Though the concept of nutrient timing isn’t new for professional and endurance athletes, mainstream awareness of meal timing is increasing. Your body is depleted of nutrients after a workout, so consuming healthy carbs and high-quality protein within 30-45 minutes of exercising is key. Healthy carbs replenish your body’s glycogen stores, which supports muscle recovery. Consuming 20-40 grams of high-quality program helps muscles repair and rebuild by stimulating muscle protein synthesis.
Rest and recovery
There’s a major difference between rest and recovery. Rest is time spent sleeping or not training, while recovery is multifaceted and involves far more than just muscle repair. Recovery is physical, chemical and mental – it includes all of the techniques and activities done to maximize repair. This can be everything from hydration, nutrition, compression, posture, heat/ice, stretching, and massage to stress reduction. A balance of both rest and recovery, combined with proper nutrition, is critical for anyone that exercises.
While whey has historically dominated the protein market for professional and everyday athletes, more opportunities are emerging for plant-based proteins (soy, rice, pea), and will continue to increase as plant-based diets become more popular. Studies show that plant proteins can be just as effective for muscle growth as animal proteins, dispelling the myth that you need to eat animal protein to build muscle. Focus on consuming high-quality proteins that deliver all of the amino acids your body needs for muscle growth. Soy, a complete plant-based protein, delivers the full complement of essential amino acids that your body cannot produce on its own.
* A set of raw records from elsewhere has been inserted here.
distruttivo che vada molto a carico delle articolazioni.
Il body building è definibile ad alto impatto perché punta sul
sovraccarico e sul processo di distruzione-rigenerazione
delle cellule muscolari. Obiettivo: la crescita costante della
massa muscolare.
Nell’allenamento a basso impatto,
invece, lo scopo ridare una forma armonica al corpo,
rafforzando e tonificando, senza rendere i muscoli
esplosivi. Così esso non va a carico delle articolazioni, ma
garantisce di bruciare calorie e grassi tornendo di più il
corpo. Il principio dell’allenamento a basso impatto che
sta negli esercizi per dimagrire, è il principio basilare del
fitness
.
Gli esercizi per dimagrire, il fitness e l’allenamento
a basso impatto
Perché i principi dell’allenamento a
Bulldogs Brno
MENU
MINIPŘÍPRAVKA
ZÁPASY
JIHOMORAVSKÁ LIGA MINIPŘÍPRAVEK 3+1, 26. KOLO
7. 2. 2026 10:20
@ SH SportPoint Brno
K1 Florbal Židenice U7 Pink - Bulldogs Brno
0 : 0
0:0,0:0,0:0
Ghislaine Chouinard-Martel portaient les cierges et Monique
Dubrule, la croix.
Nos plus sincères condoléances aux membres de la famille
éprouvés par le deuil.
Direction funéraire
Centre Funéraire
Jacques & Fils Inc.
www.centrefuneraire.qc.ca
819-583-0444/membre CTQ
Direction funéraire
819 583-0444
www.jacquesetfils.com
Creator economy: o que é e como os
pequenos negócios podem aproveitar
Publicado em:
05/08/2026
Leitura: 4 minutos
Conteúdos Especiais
Transparency and clean labeling
Ingredient transparency has never been more important to consumers, and this will increase in 2018. Fitness consumers want to know exactly what’s in their protein powders, sports drinks and supplements. Beyond that, they want to know where the ingredients came from and how they made their way into the product. Many consumers are wary of excessive additives and product labels with lengthy ingredient lists.